BofA Merrill Lynch backs SA in 2010

BofAMLSometimes when big US banks make a call it’s worth betting in the opposite direction.  If there’s one lesson to take from the noughties, it’s that the guy on TV with the phrase “Analyst from XYZ Bank” tacked onto the end of his name is usually wrong, or right for the wrong the reasons, or right in the broken-clock-tells-the-correct-time-twice-a-day kind of way, or neither right nor wrong because he’s busy straddling the fence. 

So, reading yesterday that the now cumbersomely named Bank of America Merrill Lynch (henceforth in this article BofAML) has picked South Africa as one of its top 4 offshore investment destinations in 2010 is done so with some trepidation. 

Hopefully the boffins at BofAML don’t bring the financial commentators curse to these shores.

But, the above cautions noted, it is encouraging to see some sense prevailing among some of the mainstream investors out there.  BofAML reckons BRIC remains a lucrative acronym but adds SA to its favourites list, so is it BRICSA for 2010? 

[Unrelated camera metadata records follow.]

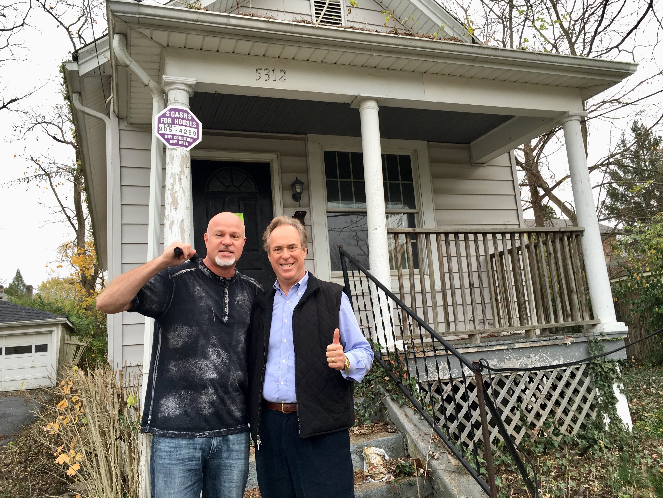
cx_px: 332
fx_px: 555
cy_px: 249
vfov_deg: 48.2
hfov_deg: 61.7
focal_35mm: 29
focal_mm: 4.15
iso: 25
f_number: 2.2
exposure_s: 1/179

Hardly.  SA still has a long way to go to be considered part of the bigger league, but the point remains – if you’re looking at yield vs debt metrics vs sovereign ratings vs growth potential, SA has to be a strong bet which is one of the reasons the rand is going to keep getting much stronger vs the majors. 

BofAML reckons exposure to commodities, steady real income growth, and the World Cup will boost earnings potential in 2010.  Well, 2 out of 3 ain’t bad.  Readers know our views on the economic anvil that is the FIFA World Cup, but there’s no doubt that commodities have more big upside and SA mines are recovering after a mostly forgettable 2009. 

Then there’s the real income story.  It’ll be more a bottom line issue than a top line one in 2010.  That’s to say the benefits of very small (if any) consumer price increases in 2010 will be the bigger factor than job growth and pay hikes.  By the time employers catch on though they’ll still have pushed through 5-6% increases to their employees, and this in a falling CPI environment will be a boost for retailers.

But it won’t all be hunky dory in 2010.  Foreign inflows will be solid more because of rate differentials and offshore sovereign risk problems than big domestic growth potential per se.  Eskom tariff hikes will suck a lot of revenue out of household and business coffers at a time when new bad debts and credit impairments are not showing any signs of abating.  Job losses have been brutal in 2009 and with the unions getting very bolshy again of late employers are not exactly going to be clamouring to hire any time soon. 

Stocks in SA are probably priced for 2.5-3.0% GDP growth in 2010, and any undershoot of that makes current valuations look stretched.  Any further equity price gains from here are pure froth.  

It will be more on the government bond market side that foreigners get excited given the prospects for 8.5-9.5% yield in Q1 2010 and capital gains in a very strong rand and benign consumer price inflation environment.